(Items listed in a dataset)
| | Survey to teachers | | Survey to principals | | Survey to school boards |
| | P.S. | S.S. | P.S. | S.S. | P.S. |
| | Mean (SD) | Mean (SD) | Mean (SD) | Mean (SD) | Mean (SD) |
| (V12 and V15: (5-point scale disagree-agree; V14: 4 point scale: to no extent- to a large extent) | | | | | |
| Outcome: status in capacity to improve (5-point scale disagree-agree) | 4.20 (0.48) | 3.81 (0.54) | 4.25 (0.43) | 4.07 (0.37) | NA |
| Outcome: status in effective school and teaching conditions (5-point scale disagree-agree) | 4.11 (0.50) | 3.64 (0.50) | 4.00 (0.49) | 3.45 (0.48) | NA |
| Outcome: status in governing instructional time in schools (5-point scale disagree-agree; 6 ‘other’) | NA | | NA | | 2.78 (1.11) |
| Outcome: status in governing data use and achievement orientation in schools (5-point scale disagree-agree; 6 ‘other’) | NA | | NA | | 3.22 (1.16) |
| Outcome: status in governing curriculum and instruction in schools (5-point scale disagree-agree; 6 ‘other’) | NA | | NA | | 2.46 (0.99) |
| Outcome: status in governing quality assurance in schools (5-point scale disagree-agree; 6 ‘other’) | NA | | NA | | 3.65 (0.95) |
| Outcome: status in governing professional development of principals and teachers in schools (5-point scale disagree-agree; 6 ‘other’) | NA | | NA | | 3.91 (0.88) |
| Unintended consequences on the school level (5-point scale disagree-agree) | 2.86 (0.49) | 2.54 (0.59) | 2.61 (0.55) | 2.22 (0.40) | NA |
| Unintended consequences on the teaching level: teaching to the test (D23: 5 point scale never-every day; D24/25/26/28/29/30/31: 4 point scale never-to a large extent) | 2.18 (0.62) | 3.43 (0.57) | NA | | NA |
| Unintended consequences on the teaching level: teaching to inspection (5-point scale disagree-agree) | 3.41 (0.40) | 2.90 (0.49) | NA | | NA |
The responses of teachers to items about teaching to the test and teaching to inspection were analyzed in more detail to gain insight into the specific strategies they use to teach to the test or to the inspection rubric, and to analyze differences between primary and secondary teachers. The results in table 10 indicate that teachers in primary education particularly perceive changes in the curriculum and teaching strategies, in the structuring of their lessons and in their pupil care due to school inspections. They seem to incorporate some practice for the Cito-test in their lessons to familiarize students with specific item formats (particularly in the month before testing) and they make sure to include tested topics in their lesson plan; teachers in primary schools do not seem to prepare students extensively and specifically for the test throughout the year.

Task to complete >>
Starting with the first line of the entries, transcribe every line up to and including the one with "extent) | | | | | |".

Exercise answer >>
| | Survey to teachers | | Survey to principals | | Survey to school boards |
| | P.S. | S.S. | P.S. | S.S. | P.S. |
| | Mean (SD) | Mean (SD) | Mean (SD) | Mean (SD) | Mean (SD) |
| (V12 and V15: (5-point scale disagree-agree; V14: 4 point scale: to no extent- to a large extent) | | | | | |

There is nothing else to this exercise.